How Petascale Computing Will Accelerate the Development of Biological Theory

Rick Stevens
ANL/University of Chicago

Since the beginning of the computer era scientists have dreamed about using the power of computation to develop a predictive understanding (a computational “theory”) that could help explain the structure, function, and evolution of biological systems. Early attempts to develop computer models and the associated theory of biological systems were limited by our lack of a detailed molecular-level understanding of the mechanisms involved in even the most basic functions of growth, development, and genetic inheritance. Later, as modern molecular biology cracked the genetic code and biochemists filled in the chemical details of metabolism, available computer power became the bottleneck in extending our understanding towards prediction. Today new classes of supercomputers provide the necessary power and the recent dramatic advances in the availability of biological data yields information ranging from the DNA sequences of nearly 500 organisms to detailed snapshots of cellular machinery in action.

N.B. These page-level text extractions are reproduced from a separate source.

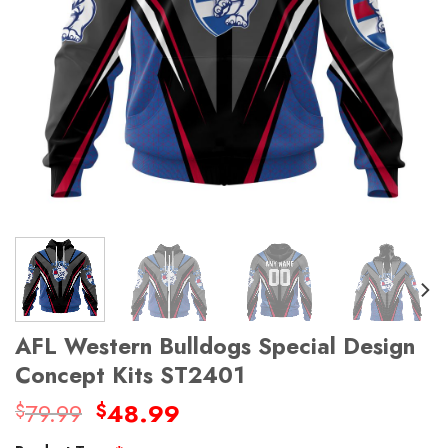
AFL Western Bulldogs Special Design
Concept Kits ST2401
Original
Current
79.99
48.99
$
$
price
price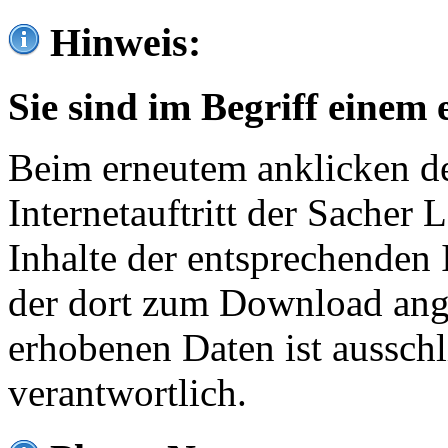
Hinweis:
Sie sind im Begriff einem 
Beim erneutem anklicken de
Internetauftritt der Sacher
Inhalte der entsprechenden 
der dort zum Download ang
erhobenen Daten ist ausschl
verantwortlich.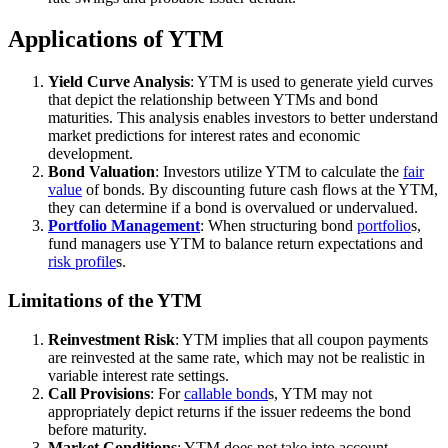
Applications of YTM
Yield Curve Analysis
: YTM is used to generate yield curves
that depict the relationship between YTMs and bond
maturities. This analysis enables investors to better understand
market predictions for interest rates and economic
development.
Bond Valuation
: Investors utilize YTM to calculate the
fair
value
of bonds. By discounting future cash flows at the YTM,
they can determine if a bond is overvalued or undervalued.
Portfolio Management
: When structuring bond
portfolio
s,
fund managers use YTM to balance return expectations and
risk profile
s.
Limitations of the YTM
Reinvestment Risk
: YTM implies that all coupon payments
are reinvested at the same rate, which may not be realistic in
variable interest rate settings.
Call Provisions
: For
callable bond
s, YTM may not
appropriately depict returns if the issuer redeems the bond
before maturity.
Market Conditions
: YTM does not take into account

I will present the computational and computer science requirements of the emerging science of systems biology and how this new science may exploit technology under development for building petascale computers and life science grids. Of particular interest is the evolving mixture of life science computing applications that can efficiently exploit large-scale tightly coupled computing systems (e.g. macromolecular modeling) and those that can effectively exploit more distributed systems (e.g. genome annotation). The field of systems biology has an extremely broad range of computational methods and techniques in use, perhaps broader than any other scientific domain. This diversity of methods means that a rich collection of computing systems and software infrastructures is needed to match the needs of the biological community. I will explain how the twin revolutions in computation and biological science are combining to develop theoretical biology and will discuss the enormous impact this will have on science, medicine, and engineering.